• Reading text:

_ _ _ _

Skip to content

gnosischain/beacon-indexer

Repository files navigation

Beacon Chain Indexer

Beacon Indexer

A simple, minimalistic beacon chain indexer using the ELT (Extract, Load, Transform) pattern with fork-aware parsing, automatic network detection, and dual storage backends. This indexer loads raw data from the beacon API first, then transforms it into structured tables with automatic fork detection and appropriate parsing for each Ethereum consensus layer upgrade.

Storage Backends

Choose between two storage backends based on your needs:

🗄️ ClickHouse Backend (Production)

  • Real-time SQL queries with high performance analytics
  • Concurrent access and complex joins
  • Fork-aware processing with chunk-based worker distribution
  • Production-ready with monitoring and progress tracking
  • Best for: Production systems, real-time analytics, complex queries

📊 Parquet Backend (Analytics)

  • Local file storage with no database setup required
  • Portable data files compatible with pandas, DuckDB, Spark
  • Excellent compression and columnar format for analytics
  • Simple deployment - just file I/O operations
  • Best for: Data analysis, ETL pipelines, archival storage, development
# Choose your backend in .env
STORAGE_BACKEND=clickhouse  # or parquet

Quick Start

1. Setup Environment

cp .env.example .env
# Edit .env with your beacon node URL and storage backend

2. Choose Storage Backend

Option A: ClickHouse (Production)

# In .env
STORAGE_BACKEND=clickhouse
CLICKHOUSE_HOST=your-clickhouse-host

# Run database migration
make migration

Option B: Parquet (Analytics/Development)

# In .env  
STORAGE_BACKEND=parquet
PARQUET_OUTPUT_DIR=./parquet_data

# No migration needed!

3. Run the Pipeline

# Build image
make build

# Load historical data
make backfill

# Transform raw data
make transform

# Check progress
make status

The 4 Essential Operations

Command Purpose Description
make migration Setup Database schema (ClickHouse only)
make backfill Load Historical raw data from beacon API
make transform Process Raw data into structured tables
make realtime Sync Continuous loading of new blocks

Key Features

  • Dual Storage Backend: ClickHouse or Parquet with single environment variable
  • Dynamic Network Detection: Auto-detects mainnet, Gnosis Chain, Holesky, Sepolia
  • Fork-Aware Architecture: Handles all consensus forks (Phase 0 → Electra)
  • ELT Pattern: Separate raw loading and transformation stages
  • Modular Design: Easy to extend with new loaders and parsers
  • Zero Configuration: Network and fork detection from beacon chain data

Documentation

Topic File Description
Storage Backends docs/storage-backends.md Detailed comparison and selection guide
ClickHouse Guide docs/clickhouse-guide.md Production setup, fork-aware processing
Parquet Guide docs/parquet-guide.md Analytics setup, querying examples
Architecture docs/architecture.md System design, forks, network detection
Configuration docs/configuration.md Environment variables, processing modes
Development docs/development.md Adding endpoints, extending functionality
Deployment docs/deployment.md Docker, monitoring, troubleshooting

Supported Networks & Forks

Network Detection Timing Forks Supported
Mainnet Auto 12s slots, 32/epoch Phase 0 → Electra
Gnosis Chain Auto 5s slots, 16/epoch Phase 0 → Electra
Holesky Auto 12s slots, 32/epoch Phase 0 → Electra
Sepolia Auto 12s slots, 32/epoch Phase 0 → Electra

Quick Examples

Parquet Analytics Workflow

import pandas as pd
import duckdb

# Load blocks data
blocks = pd.read_parquet('./parquet_data/blocks/')

_ _ _ _

• What to work on: Resume the beacon chain indexer page after its last line, extending the Parquet analytics workflow example.

[Data entries]
_ _ _ _

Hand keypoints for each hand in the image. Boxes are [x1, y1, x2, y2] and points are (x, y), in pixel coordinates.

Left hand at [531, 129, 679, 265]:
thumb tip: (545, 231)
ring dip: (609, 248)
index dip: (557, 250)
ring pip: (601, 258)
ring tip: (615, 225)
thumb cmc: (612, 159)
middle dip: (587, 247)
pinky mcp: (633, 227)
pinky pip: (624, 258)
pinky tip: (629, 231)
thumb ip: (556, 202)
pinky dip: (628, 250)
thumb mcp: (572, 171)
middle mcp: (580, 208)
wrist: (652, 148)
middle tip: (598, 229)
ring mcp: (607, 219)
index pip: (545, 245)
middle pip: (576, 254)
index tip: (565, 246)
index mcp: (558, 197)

_ _ _ _

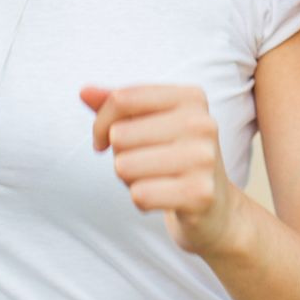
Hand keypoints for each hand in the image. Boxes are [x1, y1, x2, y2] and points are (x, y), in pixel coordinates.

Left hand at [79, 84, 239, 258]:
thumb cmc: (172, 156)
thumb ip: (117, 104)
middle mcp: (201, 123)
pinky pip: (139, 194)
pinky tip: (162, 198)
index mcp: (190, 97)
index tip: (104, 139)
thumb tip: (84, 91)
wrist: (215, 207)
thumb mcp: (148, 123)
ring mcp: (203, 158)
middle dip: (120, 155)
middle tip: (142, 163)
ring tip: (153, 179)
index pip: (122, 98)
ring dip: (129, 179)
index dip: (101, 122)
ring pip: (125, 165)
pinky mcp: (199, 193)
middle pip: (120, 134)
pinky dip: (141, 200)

_ _ _ _

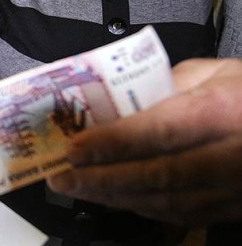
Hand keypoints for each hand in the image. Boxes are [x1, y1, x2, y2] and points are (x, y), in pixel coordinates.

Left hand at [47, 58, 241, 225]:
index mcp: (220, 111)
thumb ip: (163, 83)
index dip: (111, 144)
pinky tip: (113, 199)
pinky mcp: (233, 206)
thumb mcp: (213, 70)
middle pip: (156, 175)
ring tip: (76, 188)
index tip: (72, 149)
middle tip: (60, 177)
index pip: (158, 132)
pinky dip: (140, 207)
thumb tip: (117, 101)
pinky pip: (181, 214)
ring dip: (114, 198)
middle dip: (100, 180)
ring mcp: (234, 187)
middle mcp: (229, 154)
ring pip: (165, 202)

_ _ _ _

• Task output:
# Query with DuckDB
con = duckdb.connect()
result = con.execute("""
    SELECT slot, proposer_index 
    FROM './parquet_data/blocks/*.parquet' 
    WHERE slot > 9000000 
    ORDER BY slot DESC LIMIT 10
""").fetchdf()

ClickHouse Production Workflow

-- Real-time queries
SELECT slot, proposer_index 
FROM blocks 
WHERE slot > 9000000 
ORDER BY slot DESC LIMIT 10;

-- Fork-aware analysis
SELECT fork, COUNT(*) as blocks
FROM blocks 
GROUP BY version as fork;

Maintenance System Usage Guide

The maintenance system provides powerful tools to fix failed chunks, check data integrity, and maintain your beacon chain indexer.

Quick Start

1. Check System Status

# Get overall system health
make maintenance-status

# Or directly:
docker compose run --rm backfill python scripts/maintenance.py summary

2. Find and Fix Issues

# Check for issues in a specific range
make maintenance-check
# Enter start slot: 9000000
# Enter end slot: 9100000

# Fix failed chunks
make maintenance-fix  
# Enter start slot: 9000000
# Enter end slot: 9100000
# Enter loaders: blocks,validators (or press enter for all)
# Force reprocess: N

3. Quick Maintenance

# Show recommendations
make maintenance-quick-check

# Fix recent failures (last week)
make maintenance-fix-recent

Detailed Commands

Analysis Commands

# Show failed chunks with details
make maintenance-failed

# Analyze data gaps in raw tables
make maintenance-gaps

# Check transformation status
docker compose run --rm backfill python scripts/maintenance.py status

Maintenance Commands

# 1. Integrity Check
python -m src.main maintain check --start-slot 9000000 --end-slot 9100000 --detailed

# 2. Fix Failed Chunks (normal mode - only failed chunks)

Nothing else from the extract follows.